People gathered to swap news from the city at the main road junction to the south. Chechen fighters, taking a break from the action, said they were going to their village of Urus-Martan to rest but would return soon.
There were no checkpoints or roadblocks on the roads south, west and east from Grozny, allowing Chechen fighters to travel freely through much of the countryside.
One Russian checkpoint, manned by Interior Ministry troops with three armored personnel carriers, was all that guarded the western road to Grozny from Ingushetia.
Allaudin Zaramaktov, 45, said he had brought wounded from Grozny and was returning with meat for civilians and soldiers in the city.
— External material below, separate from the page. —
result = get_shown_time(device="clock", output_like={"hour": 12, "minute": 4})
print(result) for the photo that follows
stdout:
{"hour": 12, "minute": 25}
Meat is one of the few things not in short supply in Chechnya. Small street markets continue to work in the south part of the city as close as two kilometers from the central square. But they have little to sell. Women in brightly colored wool headscarves set up their stores, but despite the cheerfulness of their displays, misery was close to the surface.
"They bombed my house on the 31st," said Zinaida Kurunchuk, 45, an ethnic Russian and a single mother of two teenaged boys. She began to cry. An economist at the Ministry Building in Grozny, Kurunchuk turned to selling cigarettes on the street two weeks ago. "I do not have any clothes to change into, everything is destroyed," she said.
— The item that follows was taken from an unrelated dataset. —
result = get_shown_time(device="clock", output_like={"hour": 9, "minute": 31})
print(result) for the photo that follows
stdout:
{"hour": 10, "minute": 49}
Occasional buses moved through the city's outskirts, but residents shopping at Chernorechnye market on the southern edge of Grozny said that after nights and days of bombing they were too frightened to go anywhere.
Zina Karsayeva, 70, said she had not heard from her son and grandchildren for weeks. They live a bare 10 kilometers away on the other side of the city, in Mikrorayon, scene of heavy bombing Dec. 22.
"How can I get there? There is no transport and I am too frightened," she said.
"We are scared, we are existing but we do not understand what is happening," said Sveta Dudayeva, 24, a young Russian woman married to a Chechen. "He is fighting, he comes back every few days to wash and rest, and then he goes away again."
The residents of southern Grozny, who now have to go out daily in search of water, gather around the few sources, carrying buckets several kilometers back home.
"Yeltsin is a scoundrel," shouted one Chechen woman who did not give her name. Panting from the half-hour walk uphill from her village to a spring, she joined the small crowd filling plastic containers and metal milk churns.
"Say thanks to Boris," said one man struggling to lift a container full of water up the icy steps.
"The elders always warned us of this, and told us what to expect from the Russian Empire. But somehow I never believed them," said Magoned Algereyev, 35, who was filling eight containers for his family and his herd of 10 cows. "Today I know."